[FOM] Real Numbers

Sean C Stidd sean.stidd at juno.com
Wed May 14 19:30:21 EDT 2003


> By any definition of numbers I know of, the natural number 3 is not
> identical to the rational number 3, and neither is identical to the 
> real number 3.  

It depends which constructions you identify with the number-types in
question. Mathematics does not seem to me to settle this question
unambiguously.

If we identify the naturals (or, say, the counting numbers, if you prefer
to reserve the word 'naturals' for the constructions we get in our logic
and set theory courses) with a certain subset of the reals (or, say, the
measuring numbers, ditto), then the natural 2 is the real 2. If you
identify the natural 2 with a certain set of sets and the real 2 as an
equivalence class of certain constructions out of equivalence classes of
ordered pairs of natural numbers, then obviously they aren't the same
thing.

How would we decide which of these identifications was the right one? The
classical order of exposition of the logical construction of the
number-systems one finds in Russell's classic texts, or in Feferman's The
Number Systems, suggests the latter. On the other hand, the only argument
for this identification that I know of is that at those stages in the
logical construction of numbers you can already do the mathematics
related to that kind of number. This is a necessary but not a sufficient
condition for those logical constructions to be the kinds of number in
question. 

I actually favor the former, since I believe that the natural 2 and the
real 2 are the same number. (So I think for example that the natural 2
does have a square root, but that it isn't among the natural numbers.) I
understand that I don't have to do all the stages in the construction to
get to the reals in order to have objects that do the work of the natural
numbers, but that doesn't settle the question in my mind.
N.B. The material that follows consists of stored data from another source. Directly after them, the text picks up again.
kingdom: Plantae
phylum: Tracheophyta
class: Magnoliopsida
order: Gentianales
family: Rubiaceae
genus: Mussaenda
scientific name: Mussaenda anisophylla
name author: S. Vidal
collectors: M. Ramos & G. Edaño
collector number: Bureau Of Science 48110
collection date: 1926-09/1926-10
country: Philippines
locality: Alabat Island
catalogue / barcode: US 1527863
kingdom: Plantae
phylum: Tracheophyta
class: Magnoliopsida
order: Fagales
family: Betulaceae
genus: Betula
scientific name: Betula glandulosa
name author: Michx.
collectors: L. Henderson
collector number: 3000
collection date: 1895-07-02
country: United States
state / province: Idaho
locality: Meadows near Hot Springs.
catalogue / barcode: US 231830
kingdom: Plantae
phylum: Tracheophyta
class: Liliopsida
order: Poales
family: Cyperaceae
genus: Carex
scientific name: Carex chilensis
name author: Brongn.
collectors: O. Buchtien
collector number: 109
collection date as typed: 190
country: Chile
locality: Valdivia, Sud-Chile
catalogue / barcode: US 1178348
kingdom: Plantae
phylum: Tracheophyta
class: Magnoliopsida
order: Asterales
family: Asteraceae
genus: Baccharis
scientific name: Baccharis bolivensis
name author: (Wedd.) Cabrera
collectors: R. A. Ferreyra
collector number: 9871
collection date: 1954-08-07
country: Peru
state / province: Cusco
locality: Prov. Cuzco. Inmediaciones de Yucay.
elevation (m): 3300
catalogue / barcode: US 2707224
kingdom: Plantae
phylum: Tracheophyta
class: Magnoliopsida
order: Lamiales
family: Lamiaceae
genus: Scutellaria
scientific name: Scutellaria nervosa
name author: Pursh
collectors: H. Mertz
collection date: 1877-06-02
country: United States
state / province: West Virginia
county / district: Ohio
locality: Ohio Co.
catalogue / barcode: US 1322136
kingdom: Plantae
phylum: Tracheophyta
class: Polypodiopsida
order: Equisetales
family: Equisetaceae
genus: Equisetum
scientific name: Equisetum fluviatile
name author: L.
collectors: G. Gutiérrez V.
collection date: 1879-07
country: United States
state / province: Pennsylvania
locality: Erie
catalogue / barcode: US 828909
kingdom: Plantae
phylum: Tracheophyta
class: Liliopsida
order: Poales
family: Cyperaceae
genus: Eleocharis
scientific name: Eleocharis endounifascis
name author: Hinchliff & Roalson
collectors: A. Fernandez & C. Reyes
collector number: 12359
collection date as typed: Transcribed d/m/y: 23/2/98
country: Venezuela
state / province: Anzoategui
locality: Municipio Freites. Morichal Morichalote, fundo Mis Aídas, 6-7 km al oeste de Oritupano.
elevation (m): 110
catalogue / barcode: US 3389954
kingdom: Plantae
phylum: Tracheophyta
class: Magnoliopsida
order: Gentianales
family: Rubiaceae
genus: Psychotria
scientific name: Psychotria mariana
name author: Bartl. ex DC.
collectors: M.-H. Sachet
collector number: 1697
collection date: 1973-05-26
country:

Some people like to say that this sort of question is 'meaningless', but
I don't see why a straightforward question about whether one object is
identical to another or not should be judged meaningless. I understand
that you can do math either way; all that tells me is that the bare fact
of whether you can do math with a certain definition of an object doesn't
settle the identity-question; also that mathematicians don't need the
identity-question settled for their work. Caring about this sort of thing
explains how a vaguely promising mathematical physics B.S. winds up as a
philosopher. That said, a substantial number of my colleagues in
philosophy (I make no claim about even rough percentages) do in fact
regard this kind of question as meaningless or uninteresting as well.